Walk into any bakery or convenience store in Sweden and you will find baskets teeming with cinnamon swirls, or 'kanelbullar' as they are called in these parts.

While popular every day of the year, on October 4th the bountiful buns sell like, well, hot cakes.

Somewhat surprisingly, the tradition of National Cinnamon Bun Day isn't all that old.

In 1999 staff at Sweden's Hembakningsrådet ('Home Baking Council') scratched their collective heads and tried to think of ways to celebrate the organization's fortieth anniversary. Perfectly gauging the tastes of a nation, the Council announced the introduction of an annual feast day.

"We found that the cinnamon bun was the best symbol for Swedish home baking. I don't think there are any Swedes who don't like them," project manager Birgit Nilsson Bergström told The Local back in 2007.

The sense of security associated with the buns may also go some way towards explaining their enduring popularity.

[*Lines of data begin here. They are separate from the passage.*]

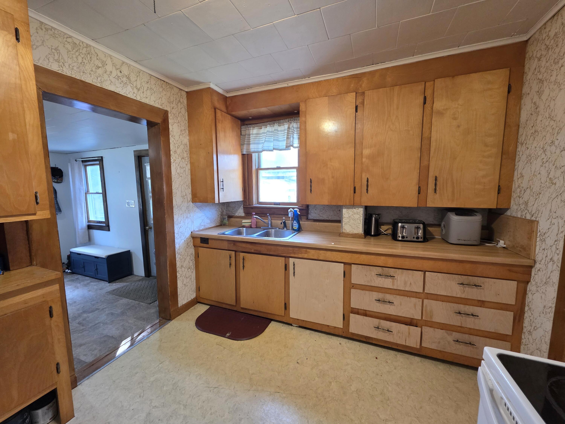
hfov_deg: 106.2
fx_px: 212
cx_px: 282
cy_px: 212
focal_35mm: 13
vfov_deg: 89.9
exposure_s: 1/60.2
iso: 320
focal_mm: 2.2
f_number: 1.9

"I think we remember them from the time when we were children. Cinnamon buns have been baked at home for the last four or five generations," she said.

Swedish bakers first began putting their cinnamon buns in the oven at the beginning of the 1920s. But it was not until the 1950s that the popular pastry really made its way into the home.

The bun really knew it had arrived when a recipe was published in early editions of Vår Kokbok ('Our Cookbook'), a tome considered required reading in the decade of the ideal housewife.

Topped with a sprinkling of cinnamon and nib sugar, the bun initially appeared in many shapes and sizes.

But according to cinnamon bun expert Gunvor Fröberg, formerly of Gothenburg University, most bun-baking women cut out the fancy stuff in the 1960s as they began spending more time in the workplace.

As the years rolled on and time became an ever more precious commodity, the no-nonsense swirl established itself as the cinnamon bun of choice for the masses.